What can be said after that?  The battle for Arborlon provides lots of action and a grand fight scene between Allanon and the Dagda Mor.  The pace is break-neck right up to the renewal of the Ellcrys.  The denouement is of appropriate length and allows us to see the real trauma Wil has suffered.  I think most importantly, though, the denouement allows us a larger window into Allanon's enigmatic character.  We see at the end that he too knows about sacrifice and actually does have compassion and empathy.  This deepens the character from the "brooding bully for good" that we get in "The Sword of Shannara."  As I said at the start so I hold at the end: Allanon is the central figure of the book and of the series.  Like a dark and forbidding Peter Pan, he entices the Ohmsford youths down the generations into worlds of adventure.  Unlike Barry's creation, however, this strange god can grow old.

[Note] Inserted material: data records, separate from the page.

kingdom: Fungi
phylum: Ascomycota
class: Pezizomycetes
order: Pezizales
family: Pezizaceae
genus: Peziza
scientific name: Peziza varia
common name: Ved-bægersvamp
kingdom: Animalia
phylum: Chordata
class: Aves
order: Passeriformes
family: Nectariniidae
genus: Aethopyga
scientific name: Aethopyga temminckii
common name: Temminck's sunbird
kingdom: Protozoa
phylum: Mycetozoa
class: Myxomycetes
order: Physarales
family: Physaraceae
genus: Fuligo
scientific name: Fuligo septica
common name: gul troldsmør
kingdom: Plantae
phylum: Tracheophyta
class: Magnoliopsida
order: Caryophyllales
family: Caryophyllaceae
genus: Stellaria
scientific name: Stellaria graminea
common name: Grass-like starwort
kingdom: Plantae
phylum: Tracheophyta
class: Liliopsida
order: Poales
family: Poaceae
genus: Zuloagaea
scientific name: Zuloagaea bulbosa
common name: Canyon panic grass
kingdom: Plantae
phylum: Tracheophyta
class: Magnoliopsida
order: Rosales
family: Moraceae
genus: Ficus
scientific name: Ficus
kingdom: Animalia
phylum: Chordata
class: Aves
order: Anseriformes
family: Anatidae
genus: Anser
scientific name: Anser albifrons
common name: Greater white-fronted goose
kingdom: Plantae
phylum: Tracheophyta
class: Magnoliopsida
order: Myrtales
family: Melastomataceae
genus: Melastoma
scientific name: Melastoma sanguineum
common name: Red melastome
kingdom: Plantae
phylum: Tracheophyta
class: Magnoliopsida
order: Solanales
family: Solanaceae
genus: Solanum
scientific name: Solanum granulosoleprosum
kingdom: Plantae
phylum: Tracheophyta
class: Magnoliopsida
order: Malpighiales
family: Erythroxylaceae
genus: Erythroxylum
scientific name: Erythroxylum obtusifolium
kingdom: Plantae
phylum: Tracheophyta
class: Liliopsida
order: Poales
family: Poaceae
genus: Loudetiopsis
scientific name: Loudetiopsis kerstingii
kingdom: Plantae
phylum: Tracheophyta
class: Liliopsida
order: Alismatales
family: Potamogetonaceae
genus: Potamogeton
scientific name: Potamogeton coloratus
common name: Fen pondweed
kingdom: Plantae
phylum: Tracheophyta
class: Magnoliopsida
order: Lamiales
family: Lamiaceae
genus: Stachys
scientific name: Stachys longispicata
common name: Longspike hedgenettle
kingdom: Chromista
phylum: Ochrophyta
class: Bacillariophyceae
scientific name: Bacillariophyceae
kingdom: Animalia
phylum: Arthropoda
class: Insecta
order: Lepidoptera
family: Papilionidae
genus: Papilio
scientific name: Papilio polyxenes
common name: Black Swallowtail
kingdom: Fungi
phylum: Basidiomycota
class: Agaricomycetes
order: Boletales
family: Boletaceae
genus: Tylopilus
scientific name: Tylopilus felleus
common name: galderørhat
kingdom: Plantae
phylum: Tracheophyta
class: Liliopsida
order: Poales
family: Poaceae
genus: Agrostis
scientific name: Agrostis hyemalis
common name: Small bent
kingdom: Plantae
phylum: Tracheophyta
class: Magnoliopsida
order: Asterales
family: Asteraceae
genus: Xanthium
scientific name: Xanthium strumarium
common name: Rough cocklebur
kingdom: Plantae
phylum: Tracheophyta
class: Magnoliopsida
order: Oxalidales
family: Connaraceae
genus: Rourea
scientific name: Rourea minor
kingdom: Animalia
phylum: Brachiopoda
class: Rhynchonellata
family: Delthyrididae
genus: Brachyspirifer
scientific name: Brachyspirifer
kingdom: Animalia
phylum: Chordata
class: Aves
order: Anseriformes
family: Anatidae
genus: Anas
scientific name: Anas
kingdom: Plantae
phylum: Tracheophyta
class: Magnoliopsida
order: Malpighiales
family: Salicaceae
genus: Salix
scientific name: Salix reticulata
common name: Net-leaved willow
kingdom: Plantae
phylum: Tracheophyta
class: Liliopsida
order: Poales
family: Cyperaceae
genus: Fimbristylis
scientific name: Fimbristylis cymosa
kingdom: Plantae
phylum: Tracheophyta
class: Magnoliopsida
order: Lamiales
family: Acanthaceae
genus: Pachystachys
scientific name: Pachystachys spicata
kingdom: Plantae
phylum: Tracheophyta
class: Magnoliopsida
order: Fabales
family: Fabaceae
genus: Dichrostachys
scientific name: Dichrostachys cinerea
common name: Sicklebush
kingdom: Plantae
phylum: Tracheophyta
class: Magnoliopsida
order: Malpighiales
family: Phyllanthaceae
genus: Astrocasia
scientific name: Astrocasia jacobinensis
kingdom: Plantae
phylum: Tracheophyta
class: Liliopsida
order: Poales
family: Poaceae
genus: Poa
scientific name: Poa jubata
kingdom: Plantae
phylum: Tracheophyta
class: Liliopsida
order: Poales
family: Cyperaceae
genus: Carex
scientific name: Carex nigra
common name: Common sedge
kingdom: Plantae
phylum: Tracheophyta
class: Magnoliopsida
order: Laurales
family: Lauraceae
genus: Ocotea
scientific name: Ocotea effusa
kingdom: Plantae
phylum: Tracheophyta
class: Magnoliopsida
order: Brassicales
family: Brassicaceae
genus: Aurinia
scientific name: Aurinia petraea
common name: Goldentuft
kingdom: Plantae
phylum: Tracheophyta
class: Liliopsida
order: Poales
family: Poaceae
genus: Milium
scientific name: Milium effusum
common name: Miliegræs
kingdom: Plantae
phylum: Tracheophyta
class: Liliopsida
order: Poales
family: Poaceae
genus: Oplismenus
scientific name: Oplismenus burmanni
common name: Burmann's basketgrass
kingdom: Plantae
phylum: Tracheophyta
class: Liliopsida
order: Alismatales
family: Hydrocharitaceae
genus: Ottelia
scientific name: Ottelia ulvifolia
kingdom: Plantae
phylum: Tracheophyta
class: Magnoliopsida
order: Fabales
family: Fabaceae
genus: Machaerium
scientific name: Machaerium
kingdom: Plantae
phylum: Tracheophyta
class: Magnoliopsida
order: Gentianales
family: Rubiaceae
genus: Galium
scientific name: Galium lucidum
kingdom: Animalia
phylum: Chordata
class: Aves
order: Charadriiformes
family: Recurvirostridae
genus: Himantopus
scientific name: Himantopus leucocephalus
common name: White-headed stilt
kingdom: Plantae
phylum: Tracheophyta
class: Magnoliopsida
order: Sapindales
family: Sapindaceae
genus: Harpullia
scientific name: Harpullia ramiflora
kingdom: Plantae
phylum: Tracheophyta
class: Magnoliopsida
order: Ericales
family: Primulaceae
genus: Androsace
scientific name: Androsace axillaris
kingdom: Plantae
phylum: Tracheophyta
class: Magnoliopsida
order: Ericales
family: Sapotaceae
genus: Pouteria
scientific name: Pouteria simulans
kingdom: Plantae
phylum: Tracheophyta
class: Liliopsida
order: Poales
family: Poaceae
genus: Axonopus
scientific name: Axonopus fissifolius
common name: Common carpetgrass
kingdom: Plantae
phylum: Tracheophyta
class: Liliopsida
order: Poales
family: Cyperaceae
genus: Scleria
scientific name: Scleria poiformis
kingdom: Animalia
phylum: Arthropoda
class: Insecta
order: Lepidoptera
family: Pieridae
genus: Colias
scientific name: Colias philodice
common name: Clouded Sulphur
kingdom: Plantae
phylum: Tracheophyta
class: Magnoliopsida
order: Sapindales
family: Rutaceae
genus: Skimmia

To finish up then.  Would I have read this book to the end if I simply picked it up at the library?  No.  Has it lived up to my vague childhood memories?  No.  Is it still a fun read?  Yes.

George Lucas says that great works are never finished, they are just abandoned in various stages of completion.  I'd say the same is true for "The Elfstones of Shannara."  It has the feel of a novel purposely abandoned at one particular stage of completion.  That's a hard thing to say as I looked up the author's bio and saw how much work went into producing the current volume.  Terry Brooks has guts and drive.  Still, it feels like an unfinished product.  However, the book did show that his success with "The Sword of Shannara" was not a mere fluke and bought him a chance to try again.  Oh for the days when publishers were willing to wait a decade for writers like Brooks to mature!  However, a maturing author still needs a public that will buy their books while they're still ripening.  Here is were Brooks' real genius comes in.  He seems to have seen that there was a real taste for Tolkien after Tolkien, but nobody but Tolkien can be Tolkien.  It took the life's work of a genius to produce "The Lord of the Rings" and other authors, even geniuses, are not that patient and single-minded.  Brooks found that the public was willing to accept an inferior product so long as it gave them the same fix.  He purposefully removed the most time-consuming parts of Tolkien (the poetry, history, songs, and culture) and played up the element of Edwardian pulp that gives the novel its drive.  Thus, Brooks was the first American author to really charge head-long through the door that Tolkien opened when virtually created the epic fantasy novel.  That is Brooks' lasting legacy, and ultimately what has made me commit to this literary journey of blogging his second novel.